Conclusion (p 255) : « De nouvelles musiques liturgiques apparaissent (la plupart du temps issues du monde de la « Variété ») […] Il n'est pas du tout certain que des chrétiens aujourd'hui, même dénués de culture musicale, ne puissent avoir accès au chant grégorien tel que le propose l'abbaye de Solesmes. […] Le chant grégorien est une musique très savante, mais c'est une musique monodique […] et il serait sans doute possible à tous ceux qui le désireraient d'apprendre « par coeur » certaines pièces grégoriennes au moyen de leur écoute répétée. […]

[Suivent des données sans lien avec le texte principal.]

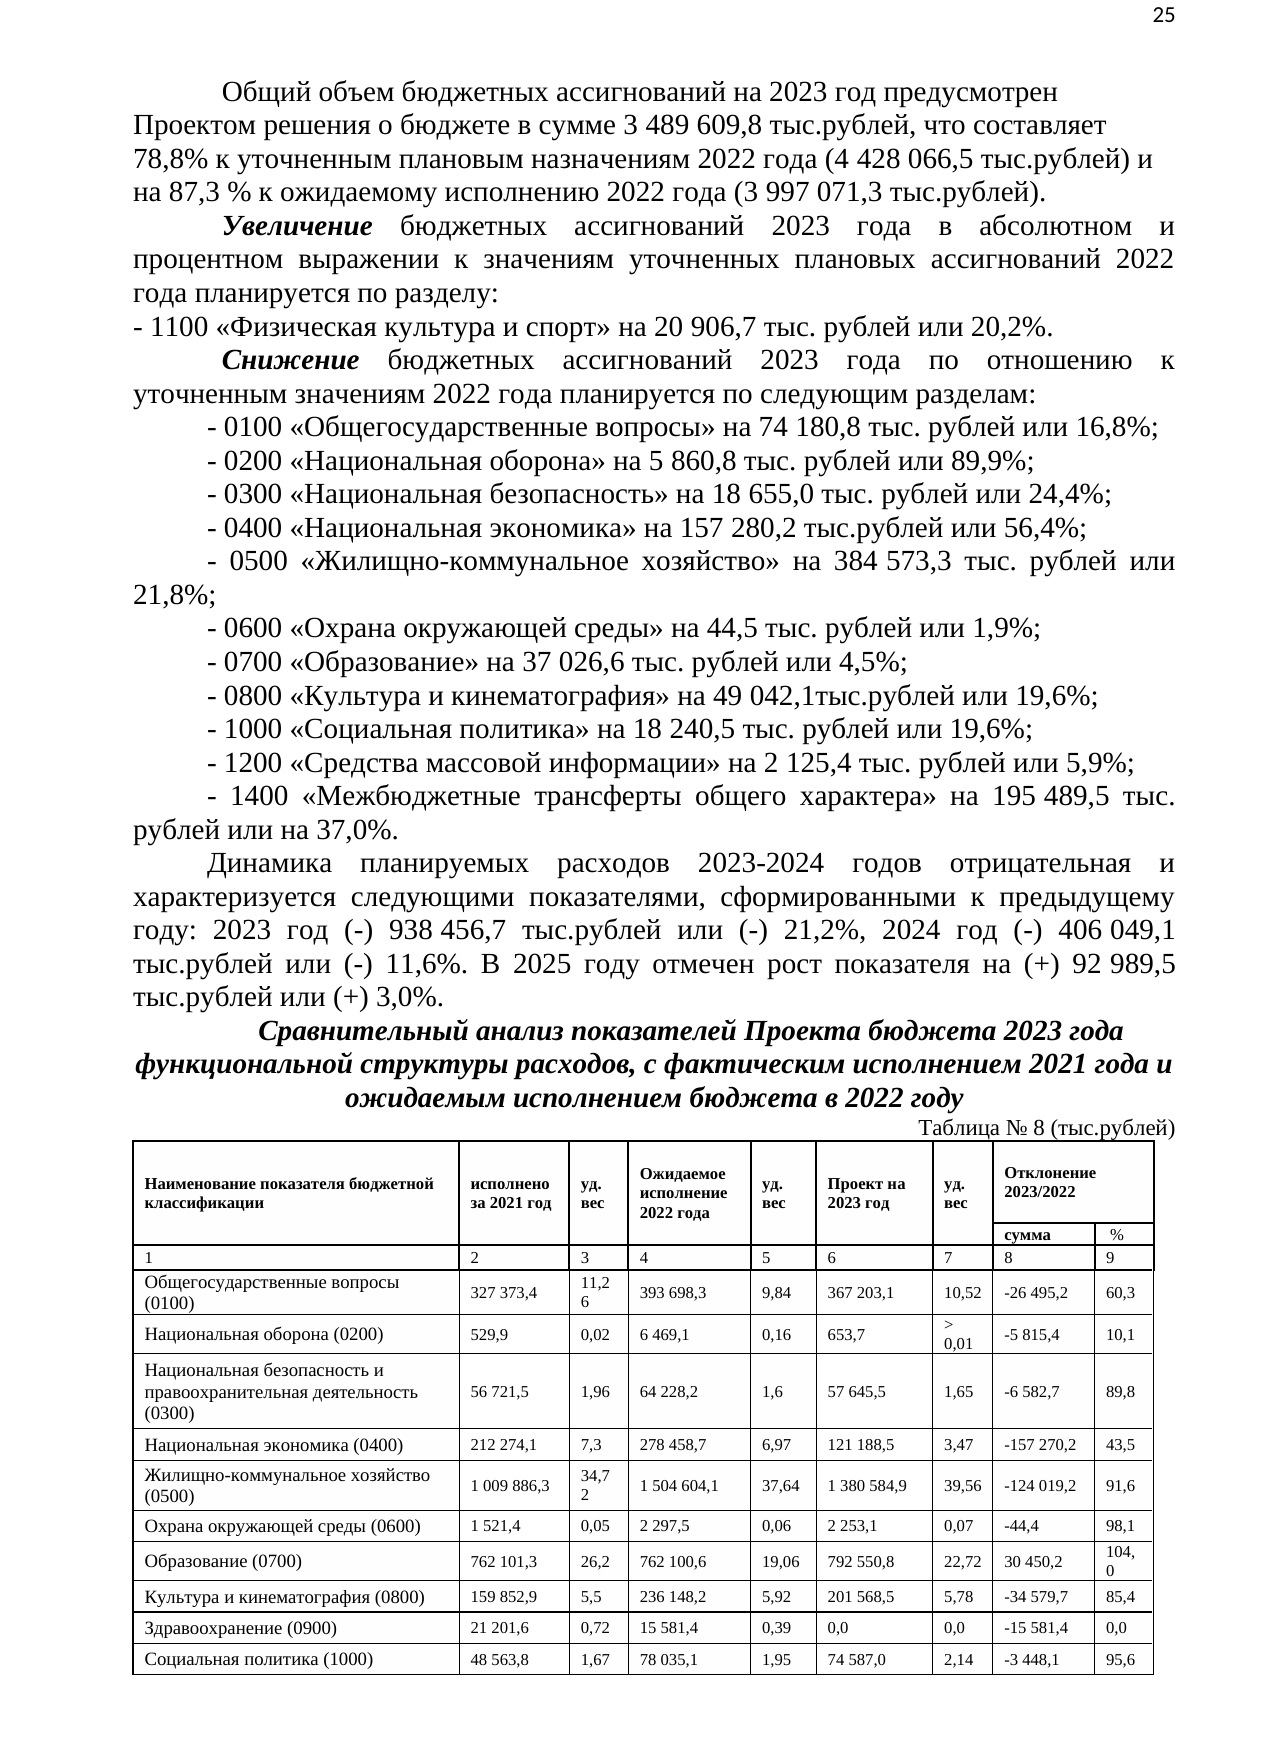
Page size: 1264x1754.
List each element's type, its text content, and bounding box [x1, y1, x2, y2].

S'il est tout à fait souhaitable que toutes sortes d'expériences puissent se développer dans l'Eglise, il est par contre difficilement acceptable de voir certaines cathédrales se complaire maintenant dans l'indigence et la médiocrité. Il n'existe plus que cinq ou six maîtrises traditionnelles en France. Notre pays en était couvert autrefois, et la plupart d'entre elles avaient une histoire extrêmement riche. […]

Il reste un domaine spécifique où les maîtrises sont irremplaçables : celui du chant liturgique. Il leur faudrait cependant aller jusqu'au bout de cette fonction ; des maîtrises où l'on n'étudierait plus la musique religieuse que d'un point de vue vaguement musicologique et historique n'auraient aucun avenir. Il faut qu'il y ait une pratique régulière du chant liturgique, et au sein d'offices liturgiques. »

 

Une prise de conscience a eu lieu dans certains diocèses et l'on a vu resurgir des maîtrises pour la liturgie des grandes fêtes dans des cathédrales françaises. Il pourrait paraître étonnant au profane de voir ainsi des jeunes garçons et filles s'adonner avec passion et rigueur à l'apprentissage de pièces polyphoniques complexes, en consacrant plusieurs après-midi par semaine aux répétitions, à l'apprentissage de la lecture à vue mais lorsqu'on n'abandonne pas les jeunes à la sous-culture musicale ambiante et qu'on leur fait découvrir quelque chose d'exaltant, ils sont rapidement séduits et s'épanouissent par l'étude d'un répertoire dont ils découvrent peu à peu la richesse et l'apport culturel et personnel.